Por um lado, abstencionistas desiludidos com o sistema político. Do outro, cidadãos estrangeiros que não têm direito a voto. Em poucos dias, dezenas de franceses abrirão mão de seu “privilégio” eleitoral para os migrantes que querem que sua voz conte nas eleições presidenciais.

A casamenteira dos curiosos casais é a plataforma “Alter-votants”. A cinco dias do primeiro turno, já se formaram dezenas de duplas, um número pequeno em relação a 2017, quando quase mil estrangeiros usaram esse sistema simbólico.

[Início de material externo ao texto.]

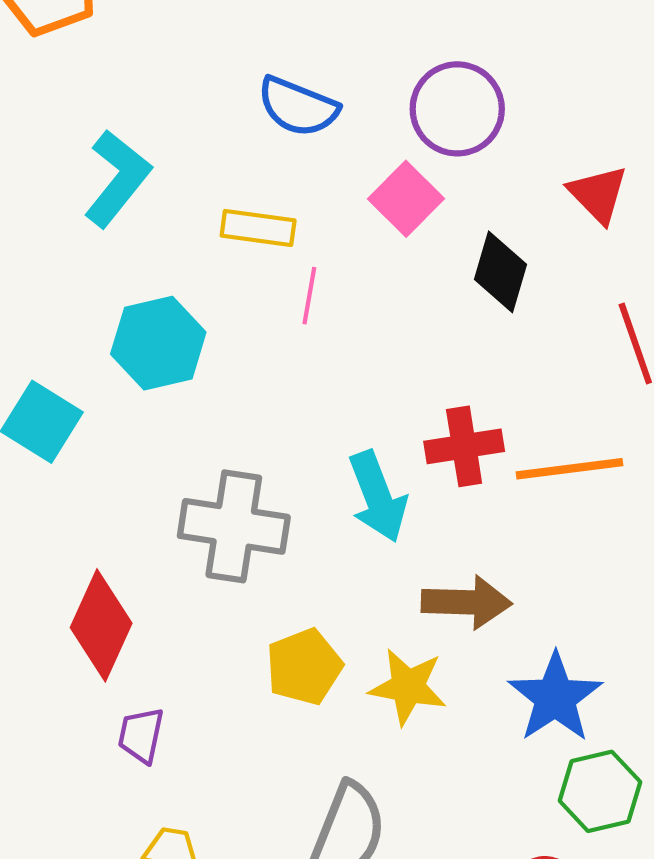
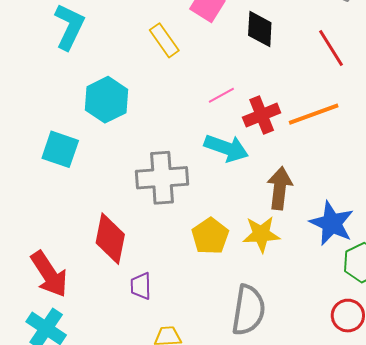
yellow rectangle: (258, 228) -> (164, 40), moved, turned 60
pink line: (309, 296) -> (221, 95), moved, turned 64
cyan arrow: (378, 497) -> (226, 148), turned -36
brown arrow: (467, 602) -> (280, 188), turned -72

“Pensei que finalmente poderia oferecer esse privilégio a alguém que realmente quisesse votar”, confessa Thomas (pseudônimo). Este parisiense de 20 anos, sensível ao movimento anticapitalista, nunca votou e considera que isso não lhe permite “mudar o sistema”.

Thomas vai dar o seu voto a Bruno da Silva, um português de 23 anos cujo sonho, depois de residir na França durante 15 anos, é depositar uma cédula de voto na urna. “Por falta de coisa melhor”, ele está feliz por poder votar por meio de um intermediário.

“É verdade que não somos nós que vamos às urnas, assim não tem o mesmo significado”, admite, no entanto, o mestrando português na prestigiada Escola Superior de Ciências Sociais, EHESS.

No domingo, ele se encontrará com Thomas em frente ao seu colégio eleitoral e já sabe qual cédula escolherá: Jean-Luc Mélenchon. Há cinco anos, Da Silva votou no candidato da esquerda radical por meio do sistema alternativo.

“Não faz sentido que alguém que vive aqui há 15 ou 20 anos não possa votar. Já votei pelo correio em Portugal, mas esse voto não faz sentido, porque não moro lá”, lamenta.

– Sem direito a voto –

Na França, o direito de voto está vinculado à posse da nacionalidade francesa. Os estrangeiros, que representam 7,6% da população de acordo com o Insee, devem residir em solo francês por pelo menos 5 anos para solicitar a naturalização.

Os cidadãos dos países da União Europeia (UE) podem, no entanto, participar nas eleições municipais e para o Parlamento Europeu, desde que estejam inscritos nas listas eleitorais.

“Os estrangeiros que temos são cidadãos que trabalham, participam de reuniões de bairro, têm filhos na escola, estão envolvidos em associações de bairro. Eles fazem parte da sociedade”, diz Thomas Berteigne, cofundador da Alter-votants.

“Poder votar seria a culminação de um processo de integração”, acrescenta, antes de perguntar: “Como pode haver tanta gente que não quer votar e tanta gente que não pode?”

Noé, que não quer revelar o sobrenome, não vota porque “discorda profundamente do sistema”. O jovem de 26 anos, que se define como “libertário”, acredita que abrir mão de seu voto pode ser útil “para os mais afetados pelas políticas de imigração do governo”.

Os estrangeiros que beneficiam deste voto vêm de “todos os continentes” e votam em “várias sensibilidades”, diz Thomas Berteigne, embora todas as pessoas consultadas pela AFP tendam para a extrema-esquerda.

“Não queria interferir na escolha dele, mas conversamos e concordamos em muitas coisas”, explica Noé. Sua dupla Felipe Rosselot, chileno de 23 anos, não revela seu voto, mas afirma que costuma participar de manifestações contra a extrema-direita.

“Tornar-se francês é uma pista de obstáculos”, diz o chileno, para quem o direito ao voto seria como alcançar o “Santo Graal”.

Mas, no momento, ele teme o segundo turno marcado para 24 de abril. De acordo com as pesquisas, o atual presidente liberal, Emmanuel Macron, disputaria a presidência contra a ultradireitista Marine Le Pen.

Mélenchon é o terceiro candidato com possibilidades.

Rosselot não quer votar “nem em Macron nem na extrema-direita”. Na verdade, ele confessa depois de um longo silêncio: “Eu poderia me abster”.